PROBLEM TO SOLVE.
Check every line of the data for the string "different" and copy the ones that have it.

(Transcribed page contents)

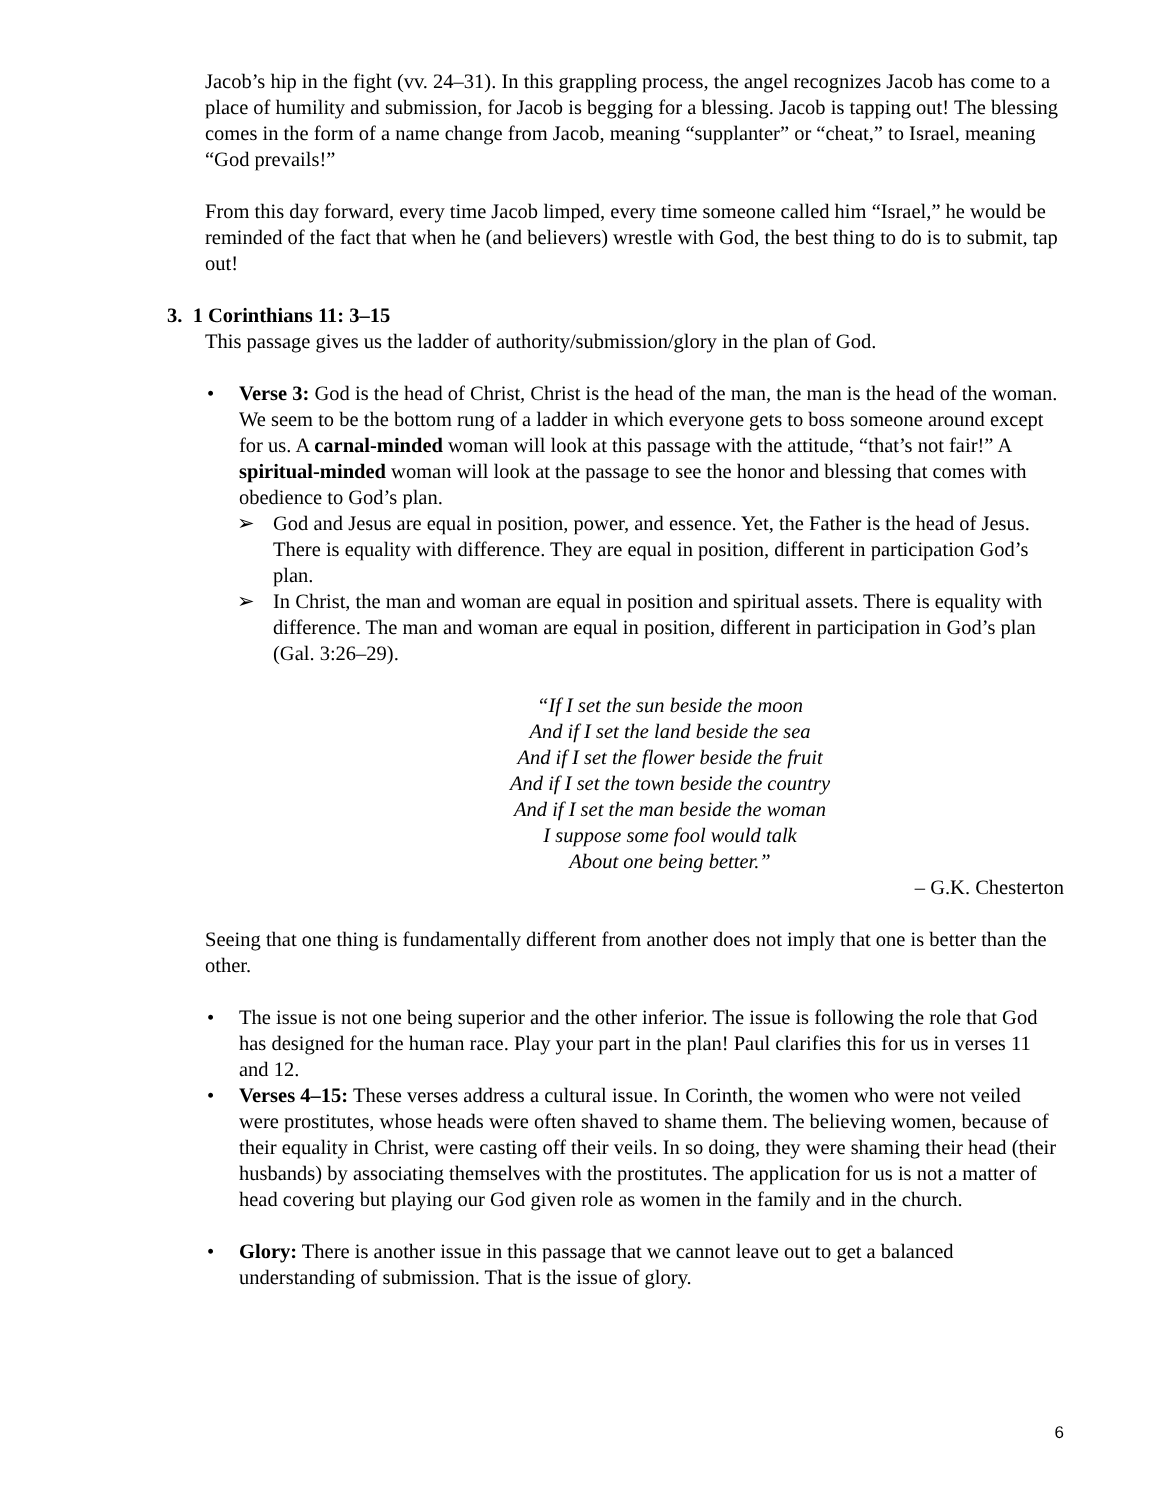Jacob’s hip in the fight (vv. 24–31). In this grappling process, the angel recognizes Jacob has come to a place of humility and submission, for Jacob is begging for a blessing. Jacob is tapping out! The blessing comes in the form of a name change from Jacob, meaning “supplanter” or “cheat,” to Israel, meaning “God prevails!”
From this day forward, every time Jacob limped, every time someone called him “Israel,” he would be reminded of the fact that when he (and believers) wrestle with God, the best thing to do is to submit, tap out!
3. 1 Corinthians 11: 3–15
This passage gives us the ladder of authority/submission/glory in the plan of God.
• Verse 3: God is the head of Christ, Christ is the head of the man, the man is the head of the woman. We seem to be the bottom rung of a ladder in which everyone gets to boss someone around except for us. A carnal-minded woman will look at this passage with the attitude, “that’s not fair!” A spiritual-minded woman will look at the passage to see the honor and blessing that comes with obedience to God’s plan.
➢ God and Jesus are equal in position, power, and essence. Yet, the Father is the head of Jesus. There is equality with difference. They are equal in position, different in participation God’s plan.
➢ In Christ, the man and woman are equal in position and spiritual assets. There is equality with difference. The man and woman are equal in position, different in participation in God’s plan (Gal. 3:26–29).
“If I set the sun beside the moon
And if I set the land beside the sea
And if I set the flower beside the fruit
And if I set the town beside the country
And if I set the man beside the woman
I suppose some fool would talk
About one being better.”
– G.K. Chesterton
Seeing that one thing is fundamentally different from another does not imply that one is better than the other.
• The issue is not one being superior and the other inferior. The issue is following the role that God has designed for the human race. Play your part in the plan! Paul clarifies this for us in verses 11 and 12.
• Verses 4–15: These verses address a cultural issue. In Corinth, the women who were not veiled were prostitutes, whose heads were often shaved to shame them. The believing women, because of their equality in Christ, were casting off their veils. In so doing, they were shaming their head (their husbands) by associating themselves with the prostitutes. The application for us is not a matter of head covering but playing our God given role as women in the family and in the church.
• Glory: There is another issue in this passage that we cannot leave out to get a balanced understanding of submission. That is the issue of glory.
6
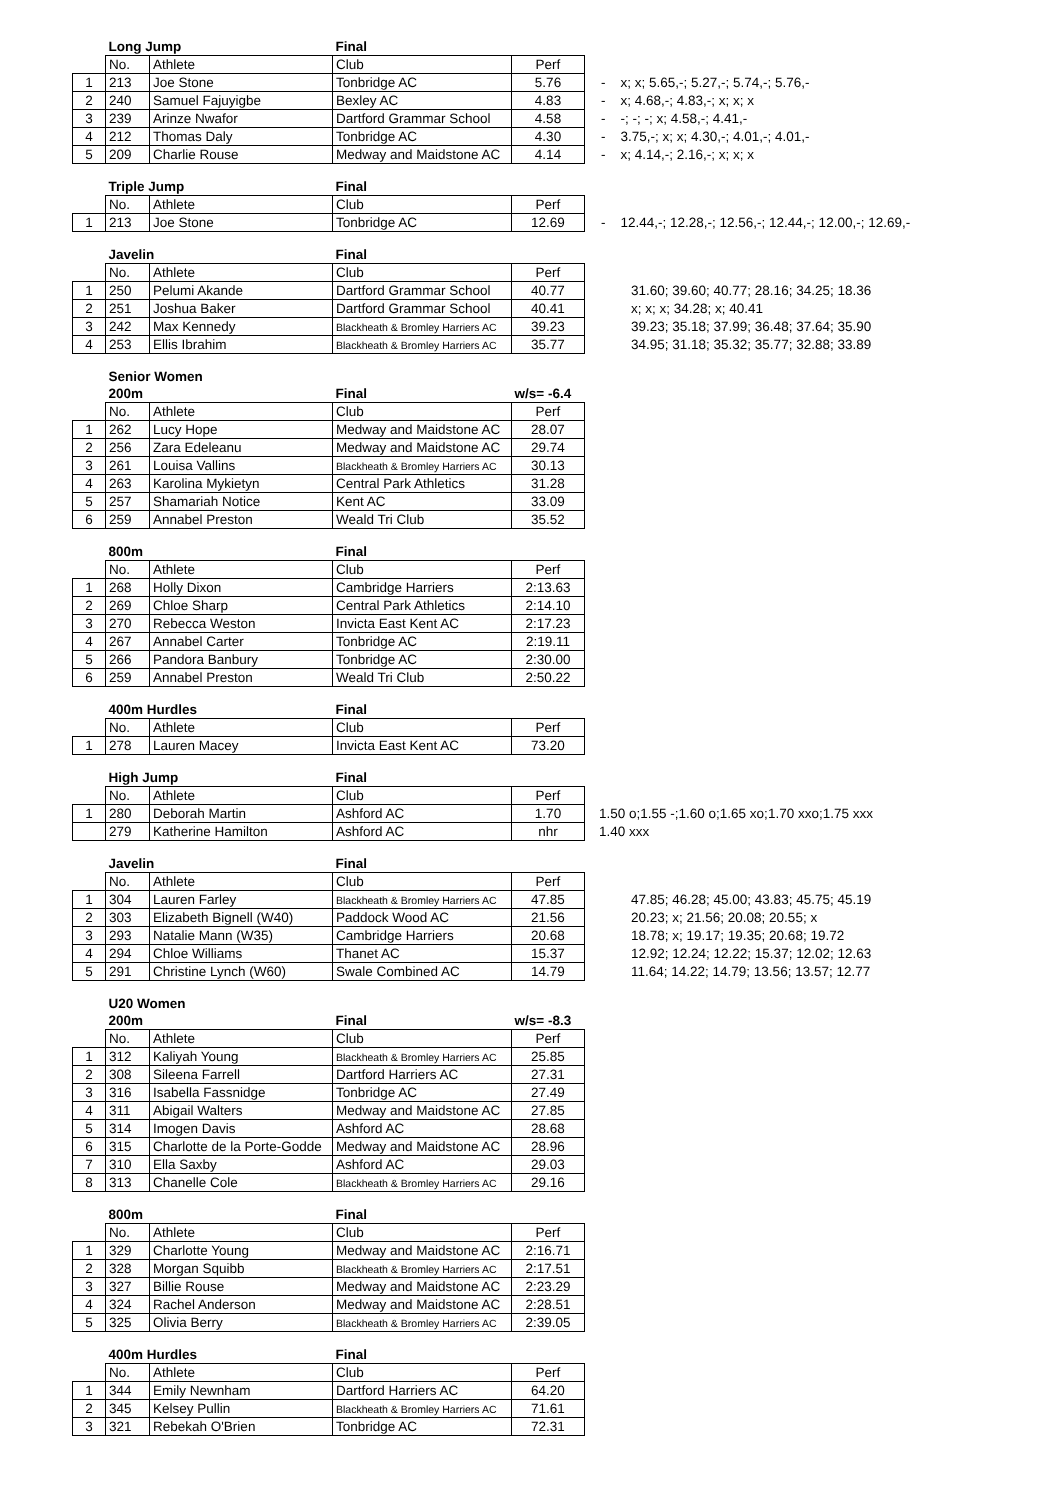| | Long Jump | | Final | | |
| | No. | Athlete | Club | Perf | |
| 1 | 213 | Joe Stone | Tonbridge AC | 5.76 | - x; x; 5.65,-; 5.27,-; 5.74,-; 5.76,- |
| 2 | 240 | Samuel Fajuyigbe | Bexley AC | 4.83 | - x; 4.68,-; 4.83,-; x; x; x |
| 3 | 239 | Arinze Nwafor | Dartford Grammar School | 4.58 | - -; -; -; x; 4.58,-; 4.41,- |
| 4 | 212 | Thomas Daly | Tonbridge AC | 4.30 | - 3.75,-; x; x; 4.30,-; 4.01,-; 4.01,- |
| 5 | 209 | Charlie Rouse | Medway and Maidstone AC | 4.14 | - x; 4.14,-; 2.16,-; x; x; x |
| | Triple Jump | | Final | | |
| | No. | Athlete | Club | Perf | |
| 1 | 213 | Joe Stone | Tonbridge AC | 12.69 | - 12.44,-; 12.28,-; 12.56,-; 12.44,-; 12.00,-; 12.69,- |
| | Javelin | | Final | | |
| | No. | Athlete | Club | Perf | |
| 1 | 250 | Pelumi Akande | Dartford Grammar School | 40.77 | 31.60; 39.60; 40.77; 28.16; 34.25; 18.36 |
| 2 | 251 | Joshua Baker | Dartford Grammar School | 40.41 | x; x; x; 34.28; x; 40.41 |
| 3 | 242 | Max Kennedy | Blackheath & Bromley Harriers AC | 39.23 | 39.23; 35.18; 37.99; 36.48; 37.64; 35.90 |
| 4 | 253 | Ellis Ibrahim | Blackheath & Bromley Harriers AC | 35.77 | 34.95; 31.18; 35.32; 35.77; 32.88; 33.89 |
| | Senior Women | | | |
| | 200m | | Final | w/s= -6.4 |
| | No. | Athlete | Club | Perf |
| 1 | 262 | Lucy Hope | Medway and Maidstone AC | 28.07 |
| 2 | 256 | Zara Edeleanu | Medway and Maidstone AC | 29.74 |
| 3 | 261 | Louisa Vallins | Blackheath & Bromley Harriers AC | 30.13 |
| 4 | 263 | Karolina Mykietyn | Central Park Athletics | 31.28 |
| 5 | 257 | Shamariah Notice | Kent AC | 33.09 |
| 6 | 259 | Annabel Preston | Weald Tri Club | 35.52 |
| | 800m | | Final | |
| | No. | Athlete | Club | Perf |
| 1 | 268 | Holly Dixon | Cambridge Harriers | 2:13.63 |
| 2 | 269 | Chloe Sharp | Central Park Athletics | 2:14.10 |
| 3 | 270 | Rebecca Weston | Invicta East Kent AC | 2:17.23 |
| 4 | 267 | Annabel Carter | Tonbridge AC | 2:19.11 |
| 5 | 266 | Pandora Banbury | Tonbridge AC | 2:30.00 |
| 6 | 259 | Annabel Preston | Weald Tri Club | 2:50.22 |
| | 400m Hurdles | | Final | |
| | No. | Athlete | Club | Perf |
| 1 | 278 | Lauren Macey | Invicta East Kent AC | 73.20 |
| | High Jump | | Final | | |
| | No. | Athlete | Club | Perf | |
| 1 | 280 | Deborah Martin | Ashford AC | 1.70 | 1.50 o;1.55 -;1.60 o;1.65 xo;1.70 xxo;1.75 xxx |
| | 279 | Katherine Hamilton | Ashford AC | nhr | 1.40 xxx |
| | Javelin | | Final | | |
| | No. | Athlete | Club | Perf | |
| 1 | 304 | Lauren Farley | Blackheath & Bromley Harriers AC | 47.85 | 47.85; 46.28; 45.00; 43.83; 45.75; 45.19 |
| 2 | 303 | Elizabeth Bignell (W40) | Paddock Wood AC | 21.56 | 20.23; x; 21.56; 20.08; 20.55; x |
| 3 | 293 | Natalie Mann (W35) | Cambridge Harriers | 20.68 | 18.78; x; 19.17; 19.35; 20.68; 19.72 |
| 4 | 294 | Chloe Williams | Thanet AC | 15.37 | 12.92; 12.24; 12.22; 15.37; 12.02; 12.63 |
| 5 | 291 | Christine Lynch (W60) | Swale Combined AC | 14.79 | 11.64; 14.22; 14.79; 13.56; 13.57; 12.77 |
| | U20 Women | | | |
| | 200m | | Final | w/s= -8.3 |
| | No. | Athlete | Club | Perf |
| 1 | 312 | Kaliyah Young | Blackheath & Bromley Harriers AC | 25.85 |
| 2 | 308 | Sileena Farrell | Dartford Harriers AC | 27.31 |
| 3 | 316 | Isabella Fassnidge | Tonbridge AC | 27.49 |
| 4 | 311 | Abigail Walters | Medway and Maidstone AC | 27.85 |
| 5 | 314 | Imogen Davis | Ashford AC | 28.68 |
| 6 | 315 | Charlotte de la Porte-Godde | Medway and Maidstone AC | 28.96 |
| 7 | 310 | Ella Saxby | Ashford AC | 29.03 |
| 8 | 313 | Chanelle Cole | Blackheath & Bromley Harriers AC | 29.16 |
| | 800m | | Final | |
| | No. | Athlete | Club | Perf |
| 1 | 329 | Charlotte Young | Medway and Maidstone AC | 2:16.71 |
| 2 | 328 | Morgan Squibb | Blackheath & Bromley Harriers AC | 2:17.51 |
| 3 | 327 | Billie Rouse | Medway and Maidstone AC | 2:23.29 |
| 4 | 324 | Rachel Anderson | Medway and Maidstone AC | 2:28.51 |
| 5 | 325 | Olivia Berry | Blackheath & Bromley Harriers AC | 2:39.05 |
| | 400m Hurdles | | Final | |
| | No. | Athlete | Club | Perf |
| 1 | 344 | Emily Newnham | Dartford Harriers AC | 64.20 |
| 2 | 345 | Kelsey Pullin | Blackheath & Bromley Harriers AC | 71.61 |
| 3 | 321 | Rebekah O'Brien | Tonbridge AC | 72.31 |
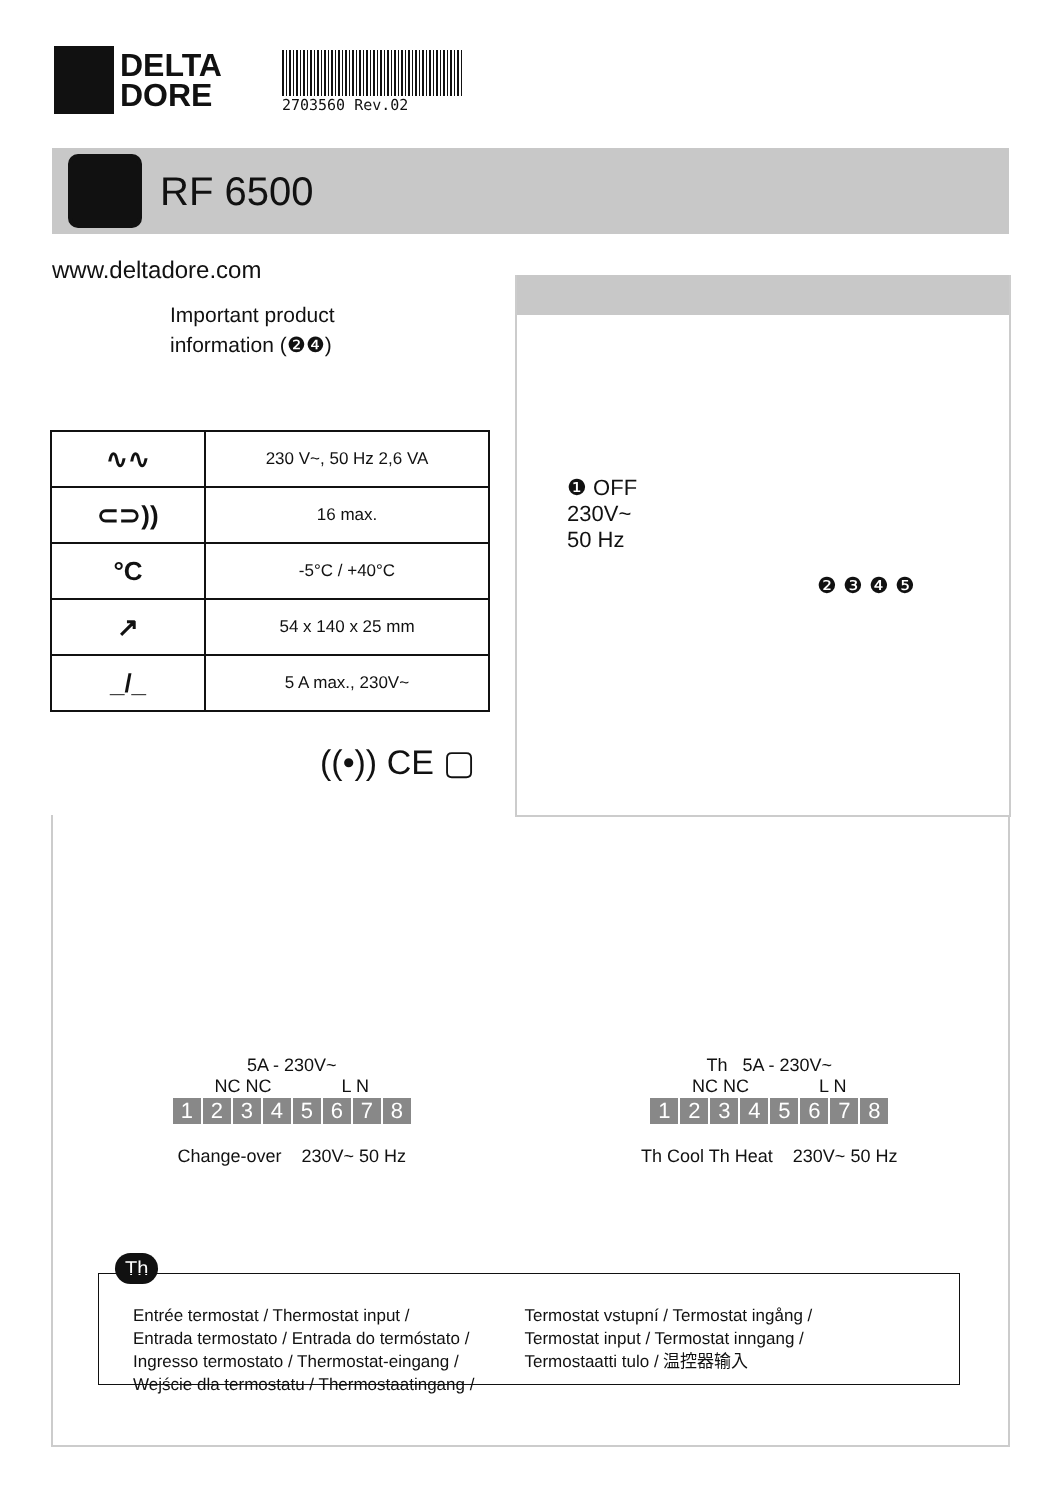DELTA
DORE
2703560 Rev.02
RF 6500
www.deltadore.com
Important product
information (❷❹)
| ∿∿ | 230 V~, 50 Hz 2,6 VA |
| ⊂⊃)) | 16 max. |
| °C | -5°C / +40°C |
| ↗ | 54 x 140 x 25 mm |
| _/_ | 5 A max., 230V~ |
((•)) CE ▢
❶ OFF
230V~
50 Hz
❷ ❸ ❹ ❺
5A - 230V~
NC NC L N
12345678
Change-over 230V~ 50 Hz
Th 5A - 230V~
NC NC L N
12345678
Th Cool Th Heat 230V~ 50 Hz
Th
Entrée termostat / Thermostat input /
Entrada termostato / Entrada do termóstato /
Ingresso termostato / Thermostat-eingang /
Wejście dla termostatu / Thermostaatingang /
Termostat vstupní / Termostat ingång /
Termostat input / Termostat inngang /
Termostaatti tulo / 温控器输入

RESULT OF THIS EXERCISE.
➢ God and Jesus are equal in position, power, and essence. Yet, the Father is the head of Jesus. There is equality with difference. They are equal in position, different in participation God’s plan.
➢ In Christ, the man and woman are equal in position and spiritual assets. There is equality with difference. The man and woman are equal in position, different in participation in God’s plan (Gal. 3:26–29).
Seeing that one thing is fundamentally different from another does not imply that one is better than the other.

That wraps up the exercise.